→ Request
Retype, exactly as they appear below, the lines between the line holding "X76360000Y-40752500D02*" and the line holding "X33380000Y-38830000D01*", both ends included.

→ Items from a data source
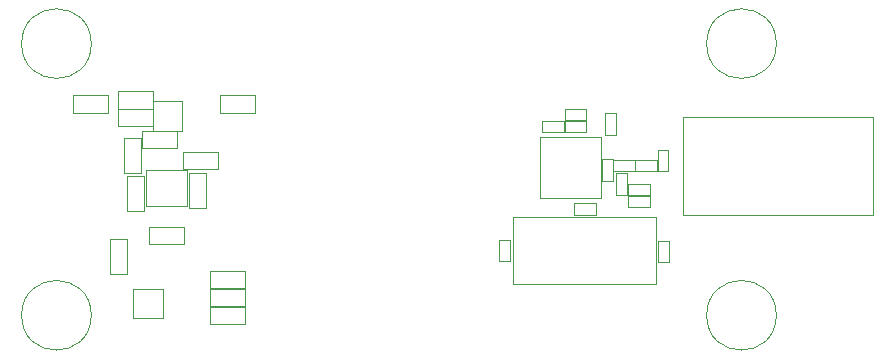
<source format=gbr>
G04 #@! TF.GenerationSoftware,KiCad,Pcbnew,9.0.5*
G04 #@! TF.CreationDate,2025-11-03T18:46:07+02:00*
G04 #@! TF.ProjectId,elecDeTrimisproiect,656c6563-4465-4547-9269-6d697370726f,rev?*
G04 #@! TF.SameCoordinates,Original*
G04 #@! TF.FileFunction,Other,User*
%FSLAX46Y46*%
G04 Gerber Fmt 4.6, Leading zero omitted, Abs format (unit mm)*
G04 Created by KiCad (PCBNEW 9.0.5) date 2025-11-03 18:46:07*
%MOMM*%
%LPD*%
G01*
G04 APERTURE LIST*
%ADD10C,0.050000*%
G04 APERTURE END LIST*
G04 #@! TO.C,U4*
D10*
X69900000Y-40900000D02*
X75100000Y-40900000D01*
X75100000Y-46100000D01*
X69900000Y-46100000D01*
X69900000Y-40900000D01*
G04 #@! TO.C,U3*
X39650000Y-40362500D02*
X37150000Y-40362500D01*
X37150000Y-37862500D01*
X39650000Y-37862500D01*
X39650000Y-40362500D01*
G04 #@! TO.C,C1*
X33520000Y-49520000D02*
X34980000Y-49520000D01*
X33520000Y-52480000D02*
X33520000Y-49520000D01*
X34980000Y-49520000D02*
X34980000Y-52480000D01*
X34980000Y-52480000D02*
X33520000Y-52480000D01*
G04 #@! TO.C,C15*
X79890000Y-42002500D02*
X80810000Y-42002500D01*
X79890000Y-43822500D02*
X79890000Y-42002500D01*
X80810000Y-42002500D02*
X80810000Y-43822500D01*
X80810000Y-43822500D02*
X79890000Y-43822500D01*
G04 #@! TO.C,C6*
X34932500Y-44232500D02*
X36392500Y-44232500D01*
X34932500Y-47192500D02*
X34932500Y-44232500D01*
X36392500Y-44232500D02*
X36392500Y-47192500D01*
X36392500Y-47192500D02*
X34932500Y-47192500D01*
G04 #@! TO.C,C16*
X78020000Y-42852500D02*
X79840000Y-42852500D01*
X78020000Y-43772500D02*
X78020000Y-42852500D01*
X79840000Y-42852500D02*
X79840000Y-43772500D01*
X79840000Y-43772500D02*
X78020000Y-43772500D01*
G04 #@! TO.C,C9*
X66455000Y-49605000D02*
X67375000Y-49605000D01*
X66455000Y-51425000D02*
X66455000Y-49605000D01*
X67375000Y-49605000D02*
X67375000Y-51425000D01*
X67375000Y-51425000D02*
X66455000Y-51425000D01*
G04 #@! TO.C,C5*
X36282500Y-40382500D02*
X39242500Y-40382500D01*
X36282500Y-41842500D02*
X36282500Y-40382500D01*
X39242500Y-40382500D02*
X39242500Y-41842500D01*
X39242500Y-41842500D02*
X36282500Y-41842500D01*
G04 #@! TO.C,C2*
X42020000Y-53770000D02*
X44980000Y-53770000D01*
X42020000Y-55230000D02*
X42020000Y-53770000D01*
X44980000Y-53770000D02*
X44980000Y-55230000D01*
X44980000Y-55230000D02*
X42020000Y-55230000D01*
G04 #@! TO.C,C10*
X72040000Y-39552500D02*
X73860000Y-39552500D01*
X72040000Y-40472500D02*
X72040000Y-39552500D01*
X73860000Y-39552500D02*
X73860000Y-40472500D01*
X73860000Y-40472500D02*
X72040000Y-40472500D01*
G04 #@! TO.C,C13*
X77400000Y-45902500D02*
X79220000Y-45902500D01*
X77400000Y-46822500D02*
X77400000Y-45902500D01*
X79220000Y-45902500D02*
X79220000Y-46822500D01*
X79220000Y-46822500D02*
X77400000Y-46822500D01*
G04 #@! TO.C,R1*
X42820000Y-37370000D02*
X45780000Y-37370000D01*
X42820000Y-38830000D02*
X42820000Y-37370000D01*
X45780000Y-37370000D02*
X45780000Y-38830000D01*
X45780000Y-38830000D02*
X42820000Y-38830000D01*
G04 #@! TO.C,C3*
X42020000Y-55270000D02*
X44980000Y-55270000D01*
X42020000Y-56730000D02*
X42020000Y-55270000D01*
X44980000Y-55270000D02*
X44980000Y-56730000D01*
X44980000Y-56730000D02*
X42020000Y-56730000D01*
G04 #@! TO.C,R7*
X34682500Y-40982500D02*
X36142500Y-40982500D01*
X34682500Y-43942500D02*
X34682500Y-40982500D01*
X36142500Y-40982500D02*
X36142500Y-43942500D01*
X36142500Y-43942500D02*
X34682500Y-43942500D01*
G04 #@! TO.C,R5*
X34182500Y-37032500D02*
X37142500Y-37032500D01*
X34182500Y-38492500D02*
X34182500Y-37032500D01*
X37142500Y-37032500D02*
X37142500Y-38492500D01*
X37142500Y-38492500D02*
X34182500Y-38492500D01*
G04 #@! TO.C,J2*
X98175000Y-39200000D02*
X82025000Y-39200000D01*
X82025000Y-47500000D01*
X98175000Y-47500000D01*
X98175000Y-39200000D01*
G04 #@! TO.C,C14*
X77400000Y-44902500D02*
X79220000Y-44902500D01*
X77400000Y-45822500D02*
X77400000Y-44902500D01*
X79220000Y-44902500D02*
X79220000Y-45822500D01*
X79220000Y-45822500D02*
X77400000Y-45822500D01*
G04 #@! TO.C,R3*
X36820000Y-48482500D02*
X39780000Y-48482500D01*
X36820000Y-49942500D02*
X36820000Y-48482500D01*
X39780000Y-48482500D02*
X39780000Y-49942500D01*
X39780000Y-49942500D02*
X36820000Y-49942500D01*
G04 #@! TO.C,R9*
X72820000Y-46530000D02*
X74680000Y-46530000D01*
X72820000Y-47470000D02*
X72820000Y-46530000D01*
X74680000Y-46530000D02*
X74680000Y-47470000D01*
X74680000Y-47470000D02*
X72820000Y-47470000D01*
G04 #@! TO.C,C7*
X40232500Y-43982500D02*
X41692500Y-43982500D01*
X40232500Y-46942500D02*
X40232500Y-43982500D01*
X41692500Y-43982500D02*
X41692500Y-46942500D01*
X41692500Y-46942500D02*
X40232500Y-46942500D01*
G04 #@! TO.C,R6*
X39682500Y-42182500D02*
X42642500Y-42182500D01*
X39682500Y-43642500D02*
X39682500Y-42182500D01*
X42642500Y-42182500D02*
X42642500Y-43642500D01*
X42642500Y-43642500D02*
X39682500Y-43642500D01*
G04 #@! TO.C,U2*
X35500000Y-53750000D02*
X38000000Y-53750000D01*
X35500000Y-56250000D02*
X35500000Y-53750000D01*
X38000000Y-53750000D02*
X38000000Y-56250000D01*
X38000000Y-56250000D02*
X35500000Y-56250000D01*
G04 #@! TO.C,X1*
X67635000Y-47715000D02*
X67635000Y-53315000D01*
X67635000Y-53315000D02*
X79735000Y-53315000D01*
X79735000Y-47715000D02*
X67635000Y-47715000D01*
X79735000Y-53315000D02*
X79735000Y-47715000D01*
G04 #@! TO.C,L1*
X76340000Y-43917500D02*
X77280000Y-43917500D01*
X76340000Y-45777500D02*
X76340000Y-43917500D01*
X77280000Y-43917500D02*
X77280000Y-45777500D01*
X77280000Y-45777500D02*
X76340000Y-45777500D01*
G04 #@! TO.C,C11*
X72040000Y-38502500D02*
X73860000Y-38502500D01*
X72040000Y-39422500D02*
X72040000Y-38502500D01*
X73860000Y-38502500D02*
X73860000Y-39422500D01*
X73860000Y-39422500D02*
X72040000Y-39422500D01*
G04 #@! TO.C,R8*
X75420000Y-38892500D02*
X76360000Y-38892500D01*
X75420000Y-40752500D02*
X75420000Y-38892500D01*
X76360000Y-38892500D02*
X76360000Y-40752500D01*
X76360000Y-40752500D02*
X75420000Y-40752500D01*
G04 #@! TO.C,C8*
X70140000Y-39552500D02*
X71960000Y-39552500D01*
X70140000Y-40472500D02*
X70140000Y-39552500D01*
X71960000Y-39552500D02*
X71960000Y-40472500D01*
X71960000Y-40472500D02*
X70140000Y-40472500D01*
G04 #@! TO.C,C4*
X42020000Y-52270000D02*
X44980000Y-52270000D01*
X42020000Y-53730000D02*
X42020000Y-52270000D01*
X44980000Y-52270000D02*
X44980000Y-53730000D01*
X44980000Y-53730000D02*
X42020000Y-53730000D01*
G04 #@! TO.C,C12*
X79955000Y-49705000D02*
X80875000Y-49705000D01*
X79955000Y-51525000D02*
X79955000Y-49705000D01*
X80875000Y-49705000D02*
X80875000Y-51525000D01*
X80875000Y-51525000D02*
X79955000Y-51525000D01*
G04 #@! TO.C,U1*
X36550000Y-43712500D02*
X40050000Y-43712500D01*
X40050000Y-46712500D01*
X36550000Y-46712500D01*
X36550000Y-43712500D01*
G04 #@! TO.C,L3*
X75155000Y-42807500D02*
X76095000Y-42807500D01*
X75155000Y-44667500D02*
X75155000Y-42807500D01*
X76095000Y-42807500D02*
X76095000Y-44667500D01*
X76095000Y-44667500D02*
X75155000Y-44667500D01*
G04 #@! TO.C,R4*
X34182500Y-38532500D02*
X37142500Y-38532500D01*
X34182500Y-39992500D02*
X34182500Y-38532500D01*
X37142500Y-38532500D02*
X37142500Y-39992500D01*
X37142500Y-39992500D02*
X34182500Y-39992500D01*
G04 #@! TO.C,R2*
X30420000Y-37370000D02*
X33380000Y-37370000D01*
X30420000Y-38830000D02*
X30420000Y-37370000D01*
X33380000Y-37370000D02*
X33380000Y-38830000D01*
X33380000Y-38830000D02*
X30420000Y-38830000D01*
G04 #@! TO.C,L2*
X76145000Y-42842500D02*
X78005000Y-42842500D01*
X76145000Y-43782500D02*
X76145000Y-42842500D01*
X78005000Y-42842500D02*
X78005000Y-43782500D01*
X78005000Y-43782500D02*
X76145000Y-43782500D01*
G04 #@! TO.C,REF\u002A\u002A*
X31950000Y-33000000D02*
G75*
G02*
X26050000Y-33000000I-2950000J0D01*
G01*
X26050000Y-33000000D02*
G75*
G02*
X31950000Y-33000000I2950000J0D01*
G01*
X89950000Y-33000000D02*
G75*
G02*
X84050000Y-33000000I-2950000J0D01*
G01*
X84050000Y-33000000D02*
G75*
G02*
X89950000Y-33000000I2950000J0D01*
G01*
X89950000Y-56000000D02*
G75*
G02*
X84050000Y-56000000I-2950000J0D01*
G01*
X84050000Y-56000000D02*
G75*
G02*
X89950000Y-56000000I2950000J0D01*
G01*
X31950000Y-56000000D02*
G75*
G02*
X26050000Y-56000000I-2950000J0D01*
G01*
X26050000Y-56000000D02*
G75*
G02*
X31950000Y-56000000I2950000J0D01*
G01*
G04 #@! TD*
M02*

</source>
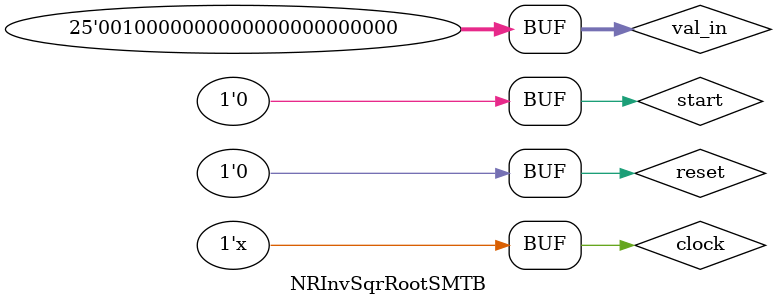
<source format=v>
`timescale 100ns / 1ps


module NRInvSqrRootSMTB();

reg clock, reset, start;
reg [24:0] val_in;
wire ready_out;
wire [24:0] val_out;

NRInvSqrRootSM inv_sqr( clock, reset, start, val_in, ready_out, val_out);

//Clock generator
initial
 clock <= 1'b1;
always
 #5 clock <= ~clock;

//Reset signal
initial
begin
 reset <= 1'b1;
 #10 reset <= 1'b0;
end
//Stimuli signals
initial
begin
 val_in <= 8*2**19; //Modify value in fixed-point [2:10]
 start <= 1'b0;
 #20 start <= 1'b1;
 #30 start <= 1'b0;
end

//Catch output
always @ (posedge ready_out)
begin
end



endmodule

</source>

→ Finished exercise
X76360000Y-40752500D02*
X75420000Y-40752500D01*
G04 #@! TO.C,C8*
X70140000Y-39552500D02*
X71960000Y-39552500D01*
X70140000Y-40472500D02*
X70140000Y-39552500D01*
X71960000Y-39552500D02*
X71960000Y-40472500D01*
X71960000Y-40472500D02*
X70140000Y-40472500D01*
G04 #@! TO.C,C4*
X42020000Y-52270000D02*
X44980000Y-52270000D01*
X42020000Y-53730000D02*
X42020000Y-52270000D01*
X44980000Y-52270000D02*
X44980000Y-53730000D01*
X44980000Y-53730000D02*
X42020000Y-53730000D01*
G04 #@! TO.C,C12*
X79955000Y-49705000D02*
X80875000Y-49705000D01*
X79955000Y-51525000D02*
X79955000Y-49705000D01*
X80875000Y-49705000D02*
X80875000Y-51525000D01*
X80875000Y-51525000D02*
X79955000Y-51525000D01*
G04 #@! TO.C,U1*
X36550000Y-43712500D02*
X40050000Y-43712500D01*
X40050000Y-46712500D01*
X36550000Y-46712500D01*
X36550000Y-43712500D01*
G04 #@! TO.C,L3*
X75155000Y-42807500D02*
X76095000Y-42807500D01*
X75155000Y-44667500D02*
X75155000Y-42807500D01*
X76095000Y-42807500D02*
X76095000Y-44667500D01*
X76095000Y-44667500D02*
X75155000Y-44667500D01*
G04 #@! TO.C,R4*
X34182500Y-38532500D02*
X37142500Y-38532500D01*
X34182500Y-39992500D02*
X34182500Y-38532500D01*
X37142500Y-38532500D02*
X37142500Y-39992500D01*
X37142500Y-39992500D02*
X34182500Y-39992500D01*
G04 #@! TO.C,R2*
X30420000Y-37370000D02*
X33380000Y-37370000D01*
X30420000Y-38830000D02*
X30420000Y-37370000D01*
X33380000Y-37370000D02*
X33380000Y-38830000D01*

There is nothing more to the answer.